毎日のファッションであっても、食卓に並べられた料理であっても、ちょっとしたアンバランスさに、どこかココチ悪さを感じてしまったことってあるのではないでしょうか。
色だけではありません。素材や形、大きさなどもそうですね。形は合っているのに素材が違うだけでお洋服なども?になることってありますよね?
世の中で多くの人に共感をもたれたり、愛されたりするモノというのは、やはりどこかにバランスのよさを感じるからです。そしてこのバランスのよさを生み出している正体こそ、色だったりするのです。
小さなところまで手を抜かない、最後の1%まで力を注げているかどうかが、自ずと周囲からの評価となってかえってくる、そんな風に思います。

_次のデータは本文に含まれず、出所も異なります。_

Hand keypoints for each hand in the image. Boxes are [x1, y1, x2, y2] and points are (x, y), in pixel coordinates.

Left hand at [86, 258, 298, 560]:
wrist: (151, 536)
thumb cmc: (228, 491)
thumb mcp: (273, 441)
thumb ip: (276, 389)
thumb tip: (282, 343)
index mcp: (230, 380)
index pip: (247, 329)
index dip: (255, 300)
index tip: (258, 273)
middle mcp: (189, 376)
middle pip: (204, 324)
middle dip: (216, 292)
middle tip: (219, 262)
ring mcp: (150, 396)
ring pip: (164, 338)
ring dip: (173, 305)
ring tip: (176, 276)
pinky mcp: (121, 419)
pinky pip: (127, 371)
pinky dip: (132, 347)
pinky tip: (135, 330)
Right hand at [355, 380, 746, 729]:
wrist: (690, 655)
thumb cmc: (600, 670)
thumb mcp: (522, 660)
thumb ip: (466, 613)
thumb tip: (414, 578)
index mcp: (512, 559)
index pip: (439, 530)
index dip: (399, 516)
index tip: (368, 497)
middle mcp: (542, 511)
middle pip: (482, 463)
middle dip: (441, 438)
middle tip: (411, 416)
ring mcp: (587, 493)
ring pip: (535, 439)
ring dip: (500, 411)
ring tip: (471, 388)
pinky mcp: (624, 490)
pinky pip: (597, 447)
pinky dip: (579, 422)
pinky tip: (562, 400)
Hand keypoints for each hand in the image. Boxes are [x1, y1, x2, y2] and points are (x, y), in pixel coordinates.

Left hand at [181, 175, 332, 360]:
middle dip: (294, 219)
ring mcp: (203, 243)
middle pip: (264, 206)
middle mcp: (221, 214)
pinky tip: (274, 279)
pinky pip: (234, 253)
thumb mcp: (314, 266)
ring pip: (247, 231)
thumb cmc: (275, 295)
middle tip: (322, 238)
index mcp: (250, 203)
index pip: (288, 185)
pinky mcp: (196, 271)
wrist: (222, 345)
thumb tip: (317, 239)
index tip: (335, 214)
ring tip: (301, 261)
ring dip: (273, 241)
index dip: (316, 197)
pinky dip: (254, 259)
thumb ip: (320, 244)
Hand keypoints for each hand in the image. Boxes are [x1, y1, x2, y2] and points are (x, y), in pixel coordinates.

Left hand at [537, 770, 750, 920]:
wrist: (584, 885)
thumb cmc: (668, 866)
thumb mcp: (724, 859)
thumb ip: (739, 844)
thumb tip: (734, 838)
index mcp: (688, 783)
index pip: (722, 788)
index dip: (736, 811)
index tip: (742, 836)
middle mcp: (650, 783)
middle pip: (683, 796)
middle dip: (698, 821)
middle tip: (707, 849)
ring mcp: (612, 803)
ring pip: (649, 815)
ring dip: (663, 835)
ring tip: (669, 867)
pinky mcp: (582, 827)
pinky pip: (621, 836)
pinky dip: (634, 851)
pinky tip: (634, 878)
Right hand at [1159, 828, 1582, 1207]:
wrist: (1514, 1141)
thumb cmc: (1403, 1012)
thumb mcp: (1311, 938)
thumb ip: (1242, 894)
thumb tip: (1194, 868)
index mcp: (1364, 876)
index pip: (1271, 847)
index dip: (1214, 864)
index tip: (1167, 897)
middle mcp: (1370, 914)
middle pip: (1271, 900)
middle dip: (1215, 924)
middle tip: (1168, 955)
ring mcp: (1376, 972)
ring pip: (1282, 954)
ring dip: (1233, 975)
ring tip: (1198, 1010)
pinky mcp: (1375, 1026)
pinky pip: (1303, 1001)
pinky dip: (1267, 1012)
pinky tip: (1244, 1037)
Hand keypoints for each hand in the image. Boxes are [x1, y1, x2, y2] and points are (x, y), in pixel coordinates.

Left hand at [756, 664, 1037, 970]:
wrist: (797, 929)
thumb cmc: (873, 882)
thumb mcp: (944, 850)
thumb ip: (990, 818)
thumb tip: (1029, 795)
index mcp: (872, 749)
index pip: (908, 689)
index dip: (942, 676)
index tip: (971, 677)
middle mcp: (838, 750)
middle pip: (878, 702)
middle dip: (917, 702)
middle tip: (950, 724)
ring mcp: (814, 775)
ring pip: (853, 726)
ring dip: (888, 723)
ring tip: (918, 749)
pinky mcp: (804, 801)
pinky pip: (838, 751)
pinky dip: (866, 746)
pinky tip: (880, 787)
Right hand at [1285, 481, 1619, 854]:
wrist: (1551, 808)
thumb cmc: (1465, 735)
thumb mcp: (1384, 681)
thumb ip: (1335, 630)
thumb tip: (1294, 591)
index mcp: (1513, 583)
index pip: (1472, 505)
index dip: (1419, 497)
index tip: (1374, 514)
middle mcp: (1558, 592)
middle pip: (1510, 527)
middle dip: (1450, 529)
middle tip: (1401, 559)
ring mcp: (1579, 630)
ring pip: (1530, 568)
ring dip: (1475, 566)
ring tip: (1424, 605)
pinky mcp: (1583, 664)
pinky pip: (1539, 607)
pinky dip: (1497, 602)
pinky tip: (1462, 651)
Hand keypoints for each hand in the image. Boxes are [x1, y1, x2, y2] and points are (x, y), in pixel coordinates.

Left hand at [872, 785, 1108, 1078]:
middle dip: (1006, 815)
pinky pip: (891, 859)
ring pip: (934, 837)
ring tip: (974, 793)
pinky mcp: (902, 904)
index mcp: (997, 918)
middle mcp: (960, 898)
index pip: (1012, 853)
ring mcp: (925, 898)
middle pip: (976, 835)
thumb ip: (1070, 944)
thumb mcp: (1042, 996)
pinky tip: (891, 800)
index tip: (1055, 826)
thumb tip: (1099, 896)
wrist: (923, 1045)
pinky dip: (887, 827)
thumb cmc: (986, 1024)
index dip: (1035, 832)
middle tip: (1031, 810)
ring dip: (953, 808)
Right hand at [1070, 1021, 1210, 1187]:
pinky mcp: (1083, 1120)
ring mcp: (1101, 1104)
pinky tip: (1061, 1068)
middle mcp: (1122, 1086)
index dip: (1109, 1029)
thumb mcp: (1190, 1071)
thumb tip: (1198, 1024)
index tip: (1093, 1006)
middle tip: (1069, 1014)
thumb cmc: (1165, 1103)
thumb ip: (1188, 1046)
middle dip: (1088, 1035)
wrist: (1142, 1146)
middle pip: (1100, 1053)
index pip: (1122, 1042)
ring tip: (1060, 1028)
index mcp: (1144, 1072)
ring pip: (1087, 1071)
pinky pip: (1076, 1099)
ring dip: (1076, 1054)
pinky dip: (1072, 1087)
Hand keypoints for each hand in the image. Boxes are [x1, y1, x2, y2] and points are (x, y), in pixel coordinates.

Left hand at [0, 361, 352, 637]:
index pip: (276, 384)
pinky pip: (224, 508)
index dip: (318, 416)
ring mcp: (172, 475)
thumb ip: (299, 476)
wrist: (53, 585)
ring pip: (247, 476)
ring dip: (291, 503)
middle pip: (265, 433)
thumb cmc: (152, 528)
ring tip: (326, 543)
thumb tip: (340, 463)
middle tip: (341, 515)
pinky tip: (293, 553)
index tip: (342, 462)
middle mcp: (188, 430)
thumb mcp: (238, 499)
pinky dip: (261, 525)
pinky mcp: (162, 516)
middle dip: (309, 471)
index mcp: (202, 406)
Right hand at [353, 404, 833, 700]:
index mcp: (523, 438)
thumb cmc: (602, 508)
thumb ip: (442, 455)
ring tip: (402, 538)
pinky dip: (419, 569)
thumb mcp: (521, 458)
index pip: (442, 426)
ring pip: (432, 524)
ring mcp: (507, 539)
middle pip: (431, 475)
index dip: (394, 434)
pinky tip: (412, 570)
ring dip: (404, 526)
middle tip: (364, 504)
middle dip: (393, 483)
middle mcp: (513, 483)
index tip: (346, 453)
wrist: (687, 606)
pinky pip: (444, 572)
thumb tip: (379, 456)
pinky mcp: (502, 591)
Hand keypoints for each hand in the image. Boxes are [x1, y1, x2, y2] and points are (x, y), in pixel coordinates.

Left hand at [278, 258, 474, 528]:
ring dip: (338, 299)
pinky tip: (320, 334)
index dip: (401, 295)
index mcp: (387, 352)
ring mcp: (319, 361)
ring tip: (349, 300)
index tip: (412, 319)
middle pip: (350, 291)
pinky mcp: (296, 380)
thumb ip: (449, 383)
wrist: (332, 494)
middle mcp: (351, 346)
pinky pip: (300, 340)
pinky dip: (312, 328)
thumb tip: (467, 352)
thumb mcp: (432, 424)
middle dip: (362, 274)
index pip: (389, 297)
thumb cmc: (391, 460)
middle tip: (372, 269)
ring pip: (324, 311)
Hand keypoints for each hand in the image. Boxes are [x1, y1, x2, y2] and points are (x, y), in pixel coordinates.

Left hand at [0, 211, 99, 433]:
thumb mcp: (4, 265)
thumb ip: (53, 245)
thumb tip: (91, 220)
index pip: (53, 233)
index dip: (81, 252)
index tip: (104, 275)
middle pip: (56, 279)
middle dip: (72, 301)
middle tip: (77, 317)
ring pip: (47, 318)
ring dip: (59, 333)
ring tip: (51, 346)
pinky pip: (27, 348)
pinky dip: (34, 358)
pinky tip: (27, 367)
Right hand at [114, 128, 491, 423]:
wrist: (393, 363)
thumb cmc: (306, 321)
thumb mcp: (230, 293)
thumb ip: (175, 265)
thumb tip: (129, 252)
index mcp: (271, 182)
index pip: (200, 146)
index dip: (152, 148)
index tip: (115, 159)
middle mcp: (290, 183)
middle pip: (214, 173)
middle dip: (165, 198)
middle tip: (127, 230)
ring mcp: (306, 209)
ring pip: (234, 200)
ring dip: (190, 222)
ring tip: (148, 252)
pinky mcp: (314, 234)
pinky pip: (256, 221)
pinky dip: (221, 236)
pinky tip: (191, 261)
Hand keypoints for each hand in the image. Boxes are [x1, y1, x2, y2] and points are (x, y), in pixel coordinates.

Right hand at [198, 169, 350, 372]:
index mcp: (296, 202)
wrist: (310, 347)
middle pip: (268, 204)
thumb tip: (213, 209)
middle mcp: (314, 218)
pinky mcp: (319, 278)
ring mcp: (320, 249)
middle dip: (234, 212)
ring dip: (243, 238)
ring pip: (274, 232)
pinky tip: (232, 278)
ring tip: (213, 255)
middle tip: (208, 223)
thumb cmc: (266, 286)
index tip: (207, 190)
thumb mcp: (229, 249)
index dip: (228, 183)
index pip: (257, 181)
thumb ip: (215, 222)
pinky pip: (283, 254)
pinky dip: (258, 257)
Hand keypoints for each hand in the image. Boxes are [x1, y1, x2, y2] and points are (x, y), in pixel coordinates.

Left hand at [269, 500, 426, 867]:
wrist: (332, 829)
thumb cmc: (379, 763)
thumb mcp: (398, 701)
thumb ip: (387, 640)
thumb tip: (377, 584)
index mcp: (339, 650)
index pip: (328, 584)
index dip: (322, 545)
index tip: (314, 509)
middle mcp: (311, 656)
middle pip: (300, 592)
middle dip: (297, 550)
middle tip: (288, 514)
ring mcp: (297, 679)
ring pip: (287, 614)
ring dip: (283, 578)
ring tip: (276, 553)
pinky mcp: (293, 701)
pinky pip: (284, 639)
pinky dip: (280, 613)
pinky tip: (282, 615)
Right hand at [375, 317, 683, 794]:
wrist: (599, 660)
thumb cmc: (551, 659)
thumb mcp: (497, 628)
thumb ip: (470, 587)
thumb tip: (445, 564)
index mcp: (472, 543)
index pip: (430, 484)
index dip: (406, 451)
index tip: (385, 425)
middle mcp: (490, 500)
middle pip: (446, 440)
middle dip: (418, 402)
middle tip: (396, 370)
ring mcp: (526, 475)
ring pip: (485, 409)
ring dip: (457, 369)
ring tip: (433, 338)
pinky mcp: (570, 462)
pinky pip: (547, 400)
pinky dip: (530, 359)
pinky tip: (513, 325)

芸術への評価も、もちろん好みというものもありますが、この最後の1%の情熱が大きく影響を及ぼしているのではないかな~って思うときがあります。
自分が生み出した芸術を妥協することなく完成させた作品というのは、やはりパッと見ただけで違ってみえます。中でも主役である絵と、それを引きたてる額縁とのバランスまで考えられているものには、ついつい引き込まれていきます。
絵に使われている色だったり材料だったりを考えつつ、それをよりステキに見せるために、額に敢えて色でラインをつけてみたり、絵の色合いをより引きたてるために、敢えてコントラストを作り上げるような色を額に選んだり。またゴールドやシルバーといった額縁に多い色も、絵とのバランスに合わせて別の色を織り交ぜてちょっと違った風合いにしてみたり・・・・・・。同じトーンの中に1つだけ違ったトーンの色がくれば当然そこだけ浮き出て見えます。その浮き出た色と額縁とのトーンを合わせることで、全体のバランスを上手にとっているという作品も見かけました。
額も絵の一部となっているものと、額は額、絵は絵となっているものとではまるで違います。調和されているか、されてないか一目瞭然です。
社長がどんなに頑張っても、社員が頑張らなければ会社はよくなっていきません。これに少し似ています。絵がどんなによくても、それを守る額だけが目だっても駄目だし、沈んでしまってもダメ。絵と額と両方がハーモニーを奏でてこそ素晴らしい作品が生まれるのかなと思います。
私にとって、絵を描くということは、IT分野と同じくらいに苦手なことですが、なぜか私の母は絵のプロのようです(笑)。母の絵もありがたいことに日展に入選させていただけたようで、こちらもしっかり鑑賞してきました。
もともと音楽のプロだったはずなのに、気づいたらベレー帽の似合う絵のひとになっている母。煌びやかなドレスをまとってオペラを歌っていたスマートな姿は今何処へ?(笑)
そんな母から直接何かを学ぶということは殆どなかった私ですが、強いてあげるとしたら「スタートに遅いはない!」ということを間接的にも学ばせてもらえたかな?と思っています。母はアラフォーから絵をスタート。もちろんあれから20年以上たちますが、焦ることなく、着々と力をつけていって今に至ります。本当にすごい努力家で、尊敬しています。
そんな母も、ラスト1%も力を注いでいます。
それにしても神様って意地悪だな~。私にも絵の才能をわけて欲しかったです・・・・・(笑)。